MCB faculty Catherine Dulac has been chosen as a recipient of the prestigious 2021 Breakthrough Prize in Life Sciences. She is one of four awardees in the Life Sciences category and the only Harvard professor to receive a Breakthrough Prize in Life Sciences this year.
Nicknamed “the Oscars of Science,” the Breakthrough Prizes are notable for their star-studded ceremonies—which are often attended by Hollywood actors and business tycoons, as well as scientists—and their generous prize money awards. Along with up to four prize winners in life sciences, the Breakthrough Prizes also include awards in Mathematics and in Fundamental Physics.

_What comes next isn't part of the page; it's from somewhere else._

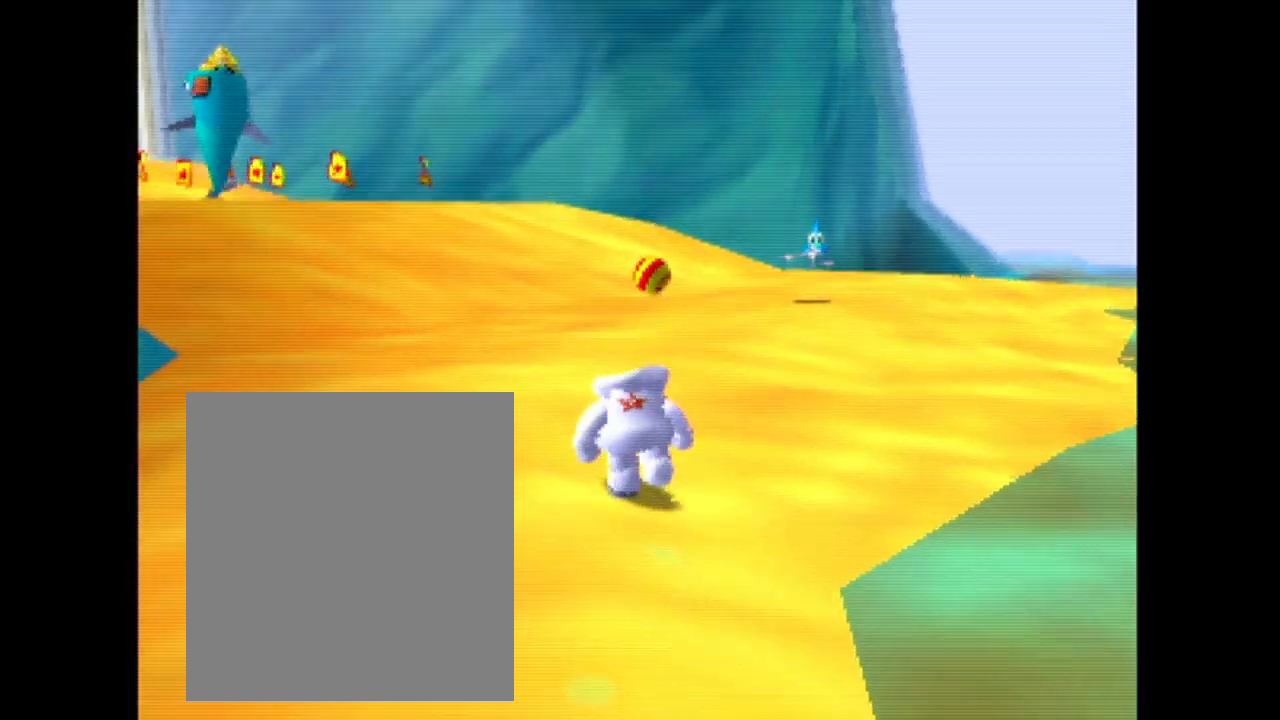
{"buttons": [], "left_stick": "up", "events": []}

“Previous winners of the Breakthrough Prize in Life Sciences are my scientific heroes, so it is extremely humbling and inspiring to be associated with such an extraordinary group of scientists,” Dulac says. “Most importantly, this award recognizes the accomplishments of a remarkably talented and motivated group of students, postdocs and staff, and the essential contribution of my close collaborators, among which my dear Harvard colleagues Venki Murthy, Nao Uchida, Xiaowei Zhuang and Hopi Hoekstra. I am proud and delighted to belong to such a vibrant community of scholars, and very much welcome this bright spot of good news in otherwise highly challenging times.”
The Breakthrough Prize in Life Sciences was established in 2013 and recognizes “transformative advances toward understanding living systems and extending human life.” Its sponsors include Google co-founder Sergey Brin, Priscilla Chan and Mark Zuckerberg of Facebook and the Chan Zuckerberg Initiative, business magnate Pony Ma, venture capitalists Yuri and Julia Milner, and Anne Wojcicki of 23andMe.

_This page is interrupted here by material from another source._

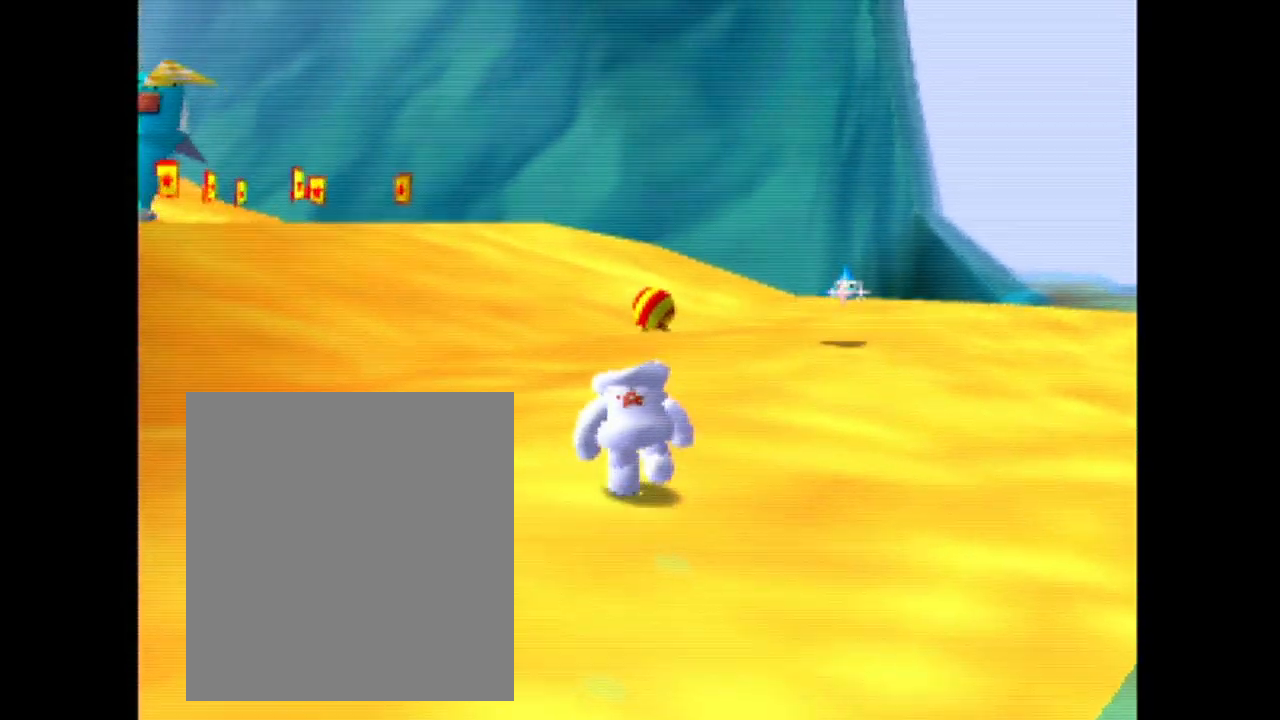
{"buttons": [], "left_stick": "up", "events": []}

Nominations for the Breakthrough Prizes are crowdsourced and open to the public, but the awardees are chosen by committees composed of Breakthrough Prize laureates. These laureates in Life Sciences include Dulac’s collaborator Xiaowei Zhuang of the Chemistry and Chemical Biology department, researchers who pioneered gene editing and optogenetics, numerous HHMI investigators, and many distinguished leaders in biology and neuroscience.
The Life Sciences selection committee’s citation noted Dulac’s work “deconstructing the complex behavior of parenting to the level of cell-types and their wiring, and demonstrating that the neural circuits governing both male and female-specific parenting behaviors are present in both sexes.”
Dulac and the other newly minted Breakthrough Prize laureates will be honored with a ceremony in the fall of 2021. Details are yet to be determined.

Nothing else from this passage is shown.